At the medical school I attended, one of the first classes students take is Medical Terminology. It was taught at the time (I can’t imagine she’s still there now) by a batty old woman from Eastern Europe who everybody adored. It was easily my favorite class that semester. For one, I am the very definition of a “verbal-linguistic intelligence” learner. But more than that, the class was our invitation to understand the arcana of our chosen profession. On the inside are the few who can use and parse the jargon with ease, and on the outside sits everyone else. And we all were eager to be in.
Now, while I think the use of jargon is a way any profession can exclude laypeople and its use is a shibboleth to a certain degree, its utility far outweighs these negatives. It is much more concise to say “mediastinal lymphadenopathy,” for example,” than “collection of enlarged lymph nodes located in the chest cavity between the lungs.” As abstruse as the terminology is, it actually affords clarity to those who understand it.
But you know who almost certainly doesn’t understand it? Patients. Which is why we shouldn’t use it when we talk to them.
As I’ve mentioned, of late I’ve been sitting in on medical appointments with someone I know. When I go to these appointments, I’m there to support the patient, and not in any professional capacity. While I can’t switch totally from doctor to patient mode, I experience these visits more from her perspective than the medical provider’s. It has been a good reminder to me of things I need to make sure I’m doing well in my own practice.
One thing I’ve found very annoying is how often her providers have resorted to jargon when they speak with her. Since I happen to be there, afterward I review everything they said and make sure she understood all of it. But I imagine most patients don’t have a physician to schlep along with them and provide ex post facto translation. What is understandable to me may as well be Farsi to her, and serves only to muddy what should be made crystal clear.

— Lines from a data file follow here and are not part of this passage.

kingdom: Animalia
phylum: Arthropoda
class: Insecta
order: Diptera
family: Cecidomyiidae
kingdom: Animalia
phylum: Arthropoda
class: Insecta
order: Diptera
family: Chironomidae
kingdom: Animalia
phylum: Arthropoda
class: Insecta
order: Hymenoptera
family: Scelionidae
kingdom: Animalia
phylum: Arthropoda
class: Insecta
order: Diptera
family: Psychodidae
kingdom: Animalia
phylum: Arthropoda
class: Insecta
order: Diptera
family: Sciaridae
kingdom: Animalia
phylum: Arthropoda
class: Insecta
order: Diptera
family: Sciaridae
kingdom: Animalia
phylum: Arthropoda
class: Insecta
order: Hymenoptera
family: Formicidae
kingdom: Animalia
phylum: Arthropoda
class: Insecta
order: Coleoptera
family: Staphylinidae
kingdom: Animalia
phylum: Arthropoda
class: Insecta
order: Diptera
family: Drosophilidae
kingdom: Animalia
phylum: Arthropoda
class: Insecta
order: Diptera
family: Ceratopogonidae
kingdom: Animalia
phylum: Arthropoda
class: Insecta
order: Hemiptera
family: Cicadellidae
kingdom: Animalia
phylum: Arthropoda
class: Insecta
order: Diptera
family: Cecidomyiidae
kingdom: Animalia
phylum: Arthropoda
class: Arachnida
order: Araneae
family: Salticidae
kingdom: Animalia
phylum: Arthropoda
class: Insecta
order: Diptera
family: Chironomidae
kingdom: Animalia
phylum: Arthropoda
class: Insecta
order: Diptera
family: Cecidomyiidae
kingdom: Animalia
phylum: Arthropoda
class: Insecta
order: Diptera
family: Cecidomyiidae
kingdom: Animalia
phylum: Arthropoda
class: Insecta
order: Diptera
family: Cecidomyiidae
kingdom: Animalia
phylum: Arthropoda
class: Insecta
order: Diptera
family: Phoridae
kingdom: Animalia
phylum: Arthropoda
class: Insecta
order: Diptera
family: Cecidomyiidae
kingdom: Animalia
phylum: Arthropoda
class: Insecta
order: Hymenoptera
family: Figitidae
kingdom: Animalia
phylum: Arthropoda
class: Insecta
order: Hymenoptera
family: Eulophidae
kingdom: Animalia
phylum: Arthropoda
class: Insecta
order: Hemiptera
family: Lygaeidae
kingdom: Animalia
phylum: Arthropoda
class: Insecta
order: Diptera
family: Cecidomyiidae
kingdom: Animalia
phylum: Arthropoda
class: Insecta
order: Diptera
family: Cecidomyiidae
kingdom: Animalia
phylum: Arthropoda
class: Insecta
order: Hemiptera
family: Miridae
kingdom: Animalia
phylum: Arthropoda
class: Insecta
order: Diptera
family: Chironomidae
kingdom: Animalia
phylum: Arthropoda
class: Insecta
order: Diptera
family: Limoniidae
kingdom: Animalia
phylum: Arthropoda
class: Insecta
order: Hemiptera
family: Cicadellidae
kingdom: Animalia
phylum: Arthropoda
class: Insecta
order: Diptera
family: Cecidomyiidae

I like to think I do better. In fact, I often highlight the how off-putting some of the terms and diagnoses sound. For example, there’s a common newborn rash called “erythema toxicum neonatorum,” which I’m pretty sure sounds like “your infant is going to die horribly any minute now” to new parents. (“Toxicum” has a particularly calamitous ring to it.) I generally make reference to how dire and horrible the diagnosis sounds as I reassure the parents that it is, in fact, entirely benign, and will go away on its own without anything being done. Something about acknowledging how the words I use must sound to them as parents makes my subsequent reassurance more effective.
But I’m sure I’ve not done as well as I should have every single time. As much as I would want none of my patients or their parents to leave my office confused or unclear, I’m sure it’s happened, probably more commonly and recently than I’d want to know. It is part of my job to answer every question they have until they are satisfied with their comprehension. (It’s your doctor’s job, too, by the way.) However, some patients are too timid or wary of causing offense to press the point, and I’ve probably let some go before I’d really accomplished this goal.
It’s all very well to put “epistaxis” in the chart. (That’s probably my favorite medical term, a completely superfluous, overblown way of saying “nosebleed.”) Medical records are meant to contain medical terms. But I’m grateful for these reminders that my patients deserve to be spoken to like normal human beings, and my language should be as close to theirs as possible.